Politique

Mali : la sécurisation du vote, enjeu de la présidentielle de dimanche

Mali : la sécurisation du vote, enjeu de la présidentielle de dimanche

Les Maliennes se rendent aux urnes, ce dimanche 29 juillet 2019, pour la sixième fois depuis l’avènement de la démocratie en 1992, pour élire leur président de la République parmi 24 candidats, dont le sortant, Ibrahima Boubacar Keïta.  

 

Mais, la sécurité reste le principal enjeu de ce scrutin, notamment dans les zones entières du nord et du centre qui échappent toujours au contrôle du gouvernement.

 

La campagne électorale de 21 jours a pris fin ce samedi à zéro heure. Elle a été globalement pacifique, même si des attaques sur des équipes de campagnes ont été enregistrées dans le centre, où quatre véhicules de cortège ont été enlevés par des assaillants.
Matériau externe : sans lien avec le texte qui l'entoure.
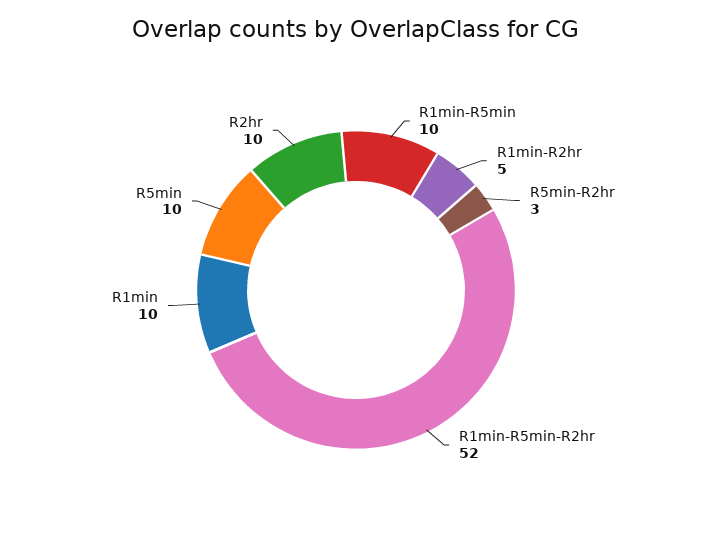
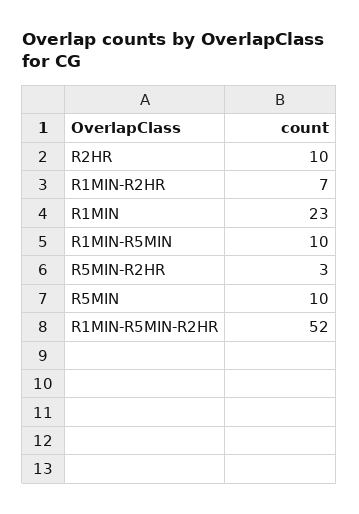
  {
    "R1min-R5min": 10,
-   "R1min-R2hr": 5,
+   "R1min-R2hr": 7,
    "R5min-R2hr": 3,
    "R1min-R5min-R2hr": 52,
-   "R1min": 10,
+   "R1min": 23,
    "R5min": 10,
    "R2hr": 10
  }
Toutefois, ces attaques n’ont fait aucune perte en vie humaine.

 

Dans ce contexte d’insécurité, tous les regards sont tournés vers la sécurisation du vote pour lequel « 30.000 éléments des forces de défense et de sécurité ont été mobilisés », d’après le ministre de la Sécurité, le général Salif Traoré.

 

« Les forces étrangères présentes dans le pays ainsi que les mouvements armés signataires de l’Accord pour la paix et réconciliation au Mali prêteront également main forte à ces opérations de sécurisation du vote », a ajouté le général Traoré.

 

Justement, dans leurs discours de campagne, les 24 candidats ont promis de lutter contre cette insécurité. La lutte contre la corruption, la relance de l’économie, l’équipement et la formation de l’armée qui fait face à la menace terroriste depuis 2012, sont également des sujets qui sont revenus dans les projets de société des candidats.

 

Le président sortant, Ibrahim Boubacar Keïta du Rassemblement Pour le Mali (RPM), candidat à un second mandat et le chef de file de l’opposition de l’Union pour la République et la Démocratie (URD), Soumaila Cissé qui est à sa troisième participation à une présidentielle après 2002 et 2013 où il a été battu au second tour, sont cités comme étant les favoris de ce scrutin.

 

D’autres noms comme Cheik Modibo Diarra, astrophysicien et Aliou Boubacar Diallo, opérateur économique reviennent également. Une seule femme, en la personne de Kanté Djénébou Ndiaye est en compétition.

 

Au total, 8 millions d’électeurs départagerons les 24 candidats ce dimanche. Si aucun d’entre eux n’obtient la majorité de 51% des voix, un second tour sera organisé le 12 août prochain.

 

Des milliers d’observateurs venant de 32 pays ou organisations comme la CEDEAO, l’Union Européenne, l’Union Africaine ou encore les Nations Unies sont présents.

 

Il faut signaler qu’une vingtaine de candidats émettent des réserves sur la fiabilité du fichier électoral.